Samoan-American princess and businesswoman

Emma Eliza Coe (September 26, 1850, in Apia, Samoa – July 21, 1913, in Monte Carlo, Monaco; formally styled Princess Tui Mālietoa Coe) was a Samoan-American princess and businesswoman who became the most prominent woman in commercial enterprise across Melanesia. Born to Joana Le'utu Taletale, a member of the Samoan royal Mālietoa dynasty, and Jonas Myndersse Coe, a representative of the United States in Apia, she was recognized at birth by her Mālietoa family with the royal title, Princess Tui Mālietoa Coe, which conferred land rights and privileges. Known via her three successive marriages as Emma Forsayth, Emma Farrell, and Emma Kolbe, she became recognized throughout the Pacific as Queen Emma — a designation earned through both her royal Samoan ancestry and her substantial economic influence in the region.

==Biography==
Emma Eliza Coe was born on 26 September 1850 in Apia, Samoa. Her father was Jonas Myndersse Coe, a United States commercial representative. Her mother was Joana Le'utu Taletale, a member of the Samoan Mālietoa dynasty. Her mother's bloodline was related to the Moli tribe, and Emma was recognized by the Mālietoa as a princess. At the age of twelve, she entered the school at Subiaco, near Parramatta, to be educated for a time in the care of the Benedictine Nuns.

In 1869, she married a Scottish seaman named James Forsayth. Together they set up a shipping and trading business in Samoa. Emma Coe participated in island politics with her father but fell out of favor with the local population after he was deported in 1876. Around this time, her husband was said to be lost at sea, but there was no confirmation that he was dead.

In 1878, she left Samoa with an Australian trader, Thomas Farrell, who was known as a blackbirder, captain, and trader for the Duke of York Islands in between New Britain and New Ireland. There they traded mainly copra with the local population for beads, tobacco, knives, and mirrors. The area where Emma and Farrell traded was largely unsettled by Europeans, in part due to resistance from the local population.

++++++++++

Activity 1:
Please repeat, word for word, the part of the Emma Coe biography from "Emma Eliza Coe (September" up to and including "in the region.".
Activity 2:
Carry on the Emma Coe biography after its last sentence.

Listed entries:

++++++++++

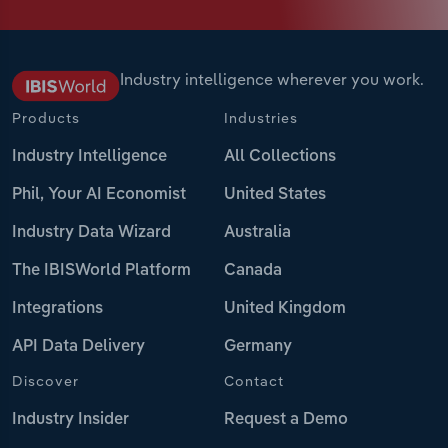
Industry intelligence wherever you work.
Products
Industries
Industry Intelligence
All Collections
Phil, Your AI Economist
United States
Industry Data Wizard
Australia
The IBISWorld Platform
Canada
Integrations
United Kingdom
API Data Delivery
Germany
Discover
Contact
Industry Insider
Request a Demo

++++++++++

Response box 1:
Emma Eliza Coe (September 26, 1850, in Apia, Samoa – July 21, 1913, in Monte Carlo, Monaco; formally styled Princess Tui Mālietoa Coe) was a Samoan-American princess and businesswoman who became the most prominent woman in commercial enterprise across Melanesia. Born to Joana Le'utu Taletale, a member of the Samoan royal Mālietoa dynasty, and Jonas Myndersse Coe, a representative of the United States in Apia, she was recognized at birth by her Mālietoa family with the royal title, Princess Tui Mālietoa Coe, which conferred land rights and privileges. Known via her three successive marriages as Emma Forsayth, Emma Farrell, and Emma Kolbe, she became recognized throughout the Pacific as Queen Emma — a designation earned through both her royal Samoan ancestry and her substantial economic influence in the region.

Response box 2:
Emma and Farrell were to assist people who were involved in the Marquis de Rays incident, when over 500 people were swindled out of their life savings to form a new colony at the southeastern tip of New Ireland. Four ships sailed from France between January 1880 and August 1881: the Chandernagore, Genil, India, and Neu-Bretagne. This practically marooned the colonists while the founder reported the progress of the colony in an extremely positive light in his newspaper, La Nouvelle France, in Paris. Emma and Farrell assisted the marooned colonists in moving to Australia. De Rays was later tried and found guilty of fraud in France.

In 1881, Emma became interested in land around the Gazelle Peninsula of New Britain and differed with Farrell, who continued trading. Emma bought the land from the local chiefs and with the assistance of her Anglo-German brother-in-law, Richard Parkinson, set up a large coconut and cocoa plantation around Kokopo, East New Britain.

In 1893, Emma married Paul Kolbe, a German colonial official and former army captain who was nearly fifteen years her junior. Her commercial empire was still in full swing when she learned of increasing tensions between Germany and Britain in the colonies and Europe towards the end of 1907. Emma sold off most of her assets in c. 1910 to Heinrich Rudolph Wahlen of Hamburgische Südsee AG.

She died in Monte Carlo in 1913, and her ashes were subsequently buried in New Guinea.

==Legacy==
Forsyth is portrayed by Barbara Carrera in the 1988 television serial Emma: Queen of the South Seas, which was directed by John Banas for Australia's Network 10. She is featured in Christian Kracht's 2012 novel Imperium, which focuses on August Engelhardt.